Ой… А это что ещё за нежданчик? Входит глава местной администрации.
– Здравствуйте, – здоровается он, оглядывая всех в помещении.
Публика здоровается в ответ.
– Прошу минутку внимания, – обращается ко всем глава и достаёт какой-то предмет из портфеля. – Дорогой Кирилл Сергеевич! Наш муниципальный совет за ваш тридцатилетний труд присваивает вам звание «Почётный гражданин посёлка Булун» и награждает вас нашей почётной грамотой! Спасибо вам за всё, что вы сделали для нашего посёлка.
Собравшиеся аплодируют. Кирилл Сергеевич принимает почётную грамоту, как это теперь принято, в новомодной деревянной рамочке.
– Спасибо… Спасибо… Очень тронут, – смущённо бормочет он. – Честно говоря, это первая моя награда…
При этих словах у меня внутри всё сжимается. Такой врач! Столько сделал! И его не оценили. Хотя кто не оценил? Власти? Ну что ж… Власти у нас оценивают только тех, кто к ним поближе. Тех, кто подальше, им не видно. А раз не видно, то нет и повода. Так вот у нас…
– Счастливого вам пути! – глава администрации растягивает губы в улыбке. – Успехов вам! А вас, Александр Николаевич, будем ждать к нам снова.
Значит, до него донесли всю информацию. Вот и хорошо.
– Я обязательно буду к вам приезжать, – повторяю я обещание и сегодня пожимаю его протянутую руку.
– Ещё раз счастливого вам пути и до свидания! Извините – дела! – и он скрывается.
Молчим и переглядываемся. Однако… Неожиданно.
– Ладно… – тихо произносит Кирилл Сергеевич, прерывая затянувшуюся паузу. – Схожу в палаты… Надо тоже попрощаться. Николай, пойдём со мной.
Я с ними не иду. Мне тяжело наблюдать эту процедуру. Господи! Помоги ему всё это пережить!
В квартире Дмитрия Ивановича застолье. Здесь все, кто наиболее близок Кириллу Сергеевичу. Теснимся все за одним столом, как тогда, когда мы приехали сюда с Ванькой. Только настроение другое.

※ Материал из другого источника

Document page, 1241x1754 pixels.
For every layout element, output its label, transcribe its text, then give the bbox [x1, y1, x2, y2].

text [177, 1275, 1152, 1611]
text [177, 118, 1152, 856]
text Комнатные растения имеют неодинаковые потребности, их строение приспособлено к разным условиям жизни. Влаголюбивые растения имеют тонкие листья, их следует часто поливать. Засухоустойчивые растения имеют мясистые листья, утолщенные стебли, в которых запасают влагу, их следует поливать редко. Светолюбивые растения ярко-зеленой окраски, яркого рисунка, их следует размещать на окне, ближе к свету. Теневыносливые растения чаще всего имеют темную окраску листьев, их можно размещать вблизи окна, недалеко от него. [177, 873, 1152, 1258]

– Так! Беру бразды правления в свои руки! – Кирилл Сергеевич встаёт. – У нас сегодня совсем не панихида. Может быть, это, наоборот, – моё второе рождение. Нас с Сашей впереди ждёт трудная, но интересная работа. Вы знаете, я люблю такую работу. Поэтому давайте-ка все нас поздравляйте! И ещё. Надеюсь, современными средствами, которые тут пока недоступны, мне здоровье на Большой земле поправят и я смогу прилететь к вам в гости. Понятно?
За столом начинается оживление. За нас поднимают рюмки, желают успехов в дальнейшей деятельности… Кажется, пронесло.
Вот и аэродром.
Вещи сложены в приличную стопку. Большинство, конечно, книги. Антошка сидит в знакомой ему сумке, в которой я его таскал в больницу. Кот на удивление спокойно воспринял посадку в сумку и всё дальнейшее. Я даже смог нести его в этой сумке на руках, перед собой, потому что остальные вещи сразу же разошлись по рукам провожающих. Сейчас его усатая башка торчит из сумки рядом с моей щекой.
– Граждане пассажиры! – кричит бортинженер Женька. – Прошу вас и ваши вещи занять места в нашем брюхе! – Женька вечно как начнёт…
– Саша! Давайте грузитесь! – слышу я голос Николая. – Пора уже.
Дружно затаскиваем все сумки, чемоданы и коробки в Ил-76.
Последние объятья и поцелуи… Почему-то вспоминаю Таню. Конечно же, её здесь нет! Мы с ней попрощались в нашем кабинете позавчера. Она смотрела на меня сухими глазами, а я читал в них боль. Эх, Танюшка…
Самолёт начинает разбег.
В нарушение всего, хотя наше пребывание на борту уже нарушение, нам с Кириллом Сергеевичем Николай разрешил посмотреть на Булун из штурманской кабины.
Всё…
Земля тает внизу, и уже ничего не видно.
– Ладно, Сашенька… Пошли к вещам, – тихо зовёт Кирилл Сергеевич. – Антошка заждался…
В брюхе самолёта выпускаю Антошку на свободу. Пусть походит немного. Лететь долго.